§ **Brief**
So that nothing is lost, restate each entry exactly as supplied.

BEGIN Supplied records

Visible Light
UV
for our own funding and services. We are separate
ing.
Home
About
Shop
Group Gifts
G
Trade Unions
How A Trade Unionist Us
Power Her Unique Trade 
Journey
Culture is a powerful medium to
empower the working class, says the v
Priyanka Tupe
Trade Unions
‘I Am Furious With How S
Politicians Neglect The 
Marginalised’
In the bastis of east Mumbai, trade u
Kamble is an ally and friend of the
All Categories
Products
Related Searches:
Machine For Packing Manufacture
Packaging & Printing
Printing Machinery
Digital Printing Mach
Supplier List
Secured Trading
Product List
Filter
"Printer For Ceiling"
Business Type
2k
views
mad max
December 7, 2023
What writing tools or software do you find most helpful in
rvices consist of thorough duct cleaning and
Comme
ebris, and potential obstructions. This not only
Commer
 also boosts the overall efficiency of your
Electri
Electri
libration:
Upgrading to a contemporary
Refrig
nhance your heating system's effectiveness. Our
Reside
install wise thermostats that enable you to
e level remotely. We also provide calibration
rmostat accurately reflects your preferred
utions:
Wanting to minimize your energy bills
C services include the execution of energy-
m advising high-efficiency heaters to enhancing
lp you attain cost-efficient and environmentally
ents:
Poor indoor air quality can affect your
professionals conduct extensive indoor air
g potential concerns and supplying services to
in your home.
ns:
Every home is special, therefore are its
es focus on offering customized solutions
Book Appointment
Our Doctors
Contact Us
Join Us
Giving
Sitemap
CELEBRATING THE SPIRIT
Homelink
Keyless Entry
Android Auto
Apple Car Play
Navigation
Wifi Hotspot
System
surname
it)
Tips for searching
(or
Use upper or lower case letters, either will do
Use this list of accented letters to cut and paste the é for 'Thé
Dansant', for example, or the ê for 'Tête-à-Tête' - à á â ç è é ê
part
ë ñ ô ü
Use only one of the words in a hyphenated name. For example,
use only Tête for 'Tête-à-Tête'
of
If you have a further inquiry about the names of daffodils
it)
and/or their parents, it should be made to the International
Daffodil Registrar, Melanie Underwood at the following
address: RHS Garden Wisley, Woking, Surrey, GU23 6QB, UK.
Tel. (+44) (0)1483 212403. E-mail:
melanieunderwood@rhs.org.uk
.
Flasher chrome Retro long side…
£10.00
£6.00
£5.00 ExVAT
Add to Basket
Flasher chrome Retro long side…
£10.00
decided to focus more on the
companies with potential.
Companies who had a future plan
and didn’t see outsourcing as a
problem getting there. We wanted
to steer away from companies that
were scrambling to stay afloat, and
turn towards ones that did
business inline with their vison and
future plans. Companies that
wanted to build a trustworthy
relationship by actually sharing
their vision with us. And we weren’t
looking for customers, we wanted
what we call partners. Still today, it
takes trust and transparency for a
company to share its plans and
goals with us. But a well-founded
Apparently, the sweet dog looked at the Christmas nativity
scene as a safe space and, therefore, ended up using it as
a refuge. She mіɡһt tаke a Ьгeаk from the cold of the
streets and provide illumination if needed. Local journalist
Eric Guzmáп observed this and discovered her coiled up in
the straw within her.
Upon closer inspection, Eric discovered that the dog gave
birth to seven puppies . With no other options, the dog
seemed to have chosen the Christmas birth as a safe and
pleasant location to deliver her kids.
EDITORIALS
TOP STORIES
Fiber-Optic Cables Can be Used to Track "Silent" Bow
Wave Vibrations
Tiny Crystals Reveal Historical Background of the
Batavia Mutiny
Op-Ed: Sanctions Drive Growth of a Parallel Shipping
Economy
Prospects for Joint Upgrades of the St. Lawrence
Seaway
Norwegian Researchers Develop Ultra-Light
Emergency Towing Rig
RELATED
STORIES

END Supplied records

§ **Solution to this task**
Visible Light
UV
for our own funding and services. We are separate
ing.
Home
About
Shop
Group Gifts
G
Trade Unions
How A Trade Unionist Us
Power Her Unique Trade 
Journey
Culture is a powerful medium to
empower the working class, says the v
Priyanka Tupe
Trade Unions
‘I Am Furious With How S
Politicians Neglect The 
Marginalised’
In the bastis of east Mumbai, trade u
Kamble is an ally and friend of the
All Categories
Products
Related Searches:
Machine For Packing Manufacture
Packaging & Printing
Printing Machinery
Digital Printing Mach
Supplier List
Secured Trading
Product List
Filter
"Printer For Ceiling"
Business Type
2k
views
mad max
December 7, 2023
What writing tools or software do you find most helpful in
rvices consist of thorough duct cleaning and
Comme
ebris, and potential obstructions. This not only
Commer
 also boosts the overall efficiency of your
Electri
Electri
libration:
Upgrading to a contemporary
Refrig
nhance your heating system's effectiveness. Our
Reside
install wise thermostats that enable you to
e level remotely. We also provide calibration
rmostat accurately reflects your preferred
utions:
Wanting to minimize your energy bills
C services include the execution of energy-
m advising high-efficiency heaters to enhancing
lp you attain cost-efficient and environmentally
ents:
Poor indoor air quality can affect your
professionals conduct extensive indoor air
g potential concerns and supplying services to
in your home.
ns:
Every home is special, therefore are its
es focus on offering customized solutions
Book Appointment
Our Doctors
Contact Us
Join Us
Giving
Sitemap
CELEBRATING THE SPIRIT
Homelink
Keyless Entry
Android Auto
Apple Car Play
Navigation
Wifi Hotspot
System
surname
it)
Tips for searching
(or
Use upper or lower case letters, either will do
Use this list of accented letters to cut and paste the é for 'Thé
Dansant', for example, or the ê for 'Tête-à-Tête' - à á â ç è é ê
part
ë ñ ô ü
Use only one of the words in a hyphenated name. For example,
use only Tête for 'Tête-à-Tête'
of
If you have a further inquiry about the names of daffodils
it)
and/or their parents, it should be made to the International
Daffodil Registrar, Melanie Underwood at the following
address: RHS Garden Wisley, Woking, Surrey, GU23 6QB, UK.
Tel. (+44) (0)1483 212403. E-mail:
melanieunderwood@rhs.org.uk
.
Flasher chrome Retro long side…
£10.00
£6.00
£5.00 ExVAT
Add to Basket
Flasher chrome Retro long side…
£10.00
decided to focus more on the
companies with potential.
Companies who had a future plan
and didn’t see outsourcing as a
problem getting there. We wanted
to steer away from companies that
were scrambling to stay afloat, and
turn towards ones that did
business inline with their vison and
future plans. Companies that
wanted to build a trustworthy
relationship by actually sharing
their vision with us. And we weren’t
looking for customers, we wanted
what we call partners. Still today, it
takes trust and transparency for a
company to share its plans and
goals with us. But a well-founded
Apparently, the sweet dog looked at the Christmas nativity
scene as a safe space and, therefore, ended up using it as
a refuge. She mіɡһt tаke a Ьгeаk from the cold of the
streets and provide illumination if needed. Local journalist
Eric Guzmáп observed this and discovered her coiled up in
the straw within her.
Upon closer inspection, Eric discovered that the dog gave
birth to seven puppies . With no other options, the dog
seemed to have chosen the Christmas birth as a safe and
pleasant location to deliver her kids.
EDITORIALS
TOP STORIES
Fiber-Optic Cables Can be Used to Track "Silent" Bow
Wave Vibrations
Tiny Crystals Reveal Historical Background of the
Batavia Mutiny
Op-Ed: Sanctions Drive Growth of a Parallel Shipping
Economy
Prospects for Joint Upgrades of the St. Lawrence
Seaway
Norwegian Researchers Develop Ultra-Light
Emergency Towing Rig
RELATED
STORIES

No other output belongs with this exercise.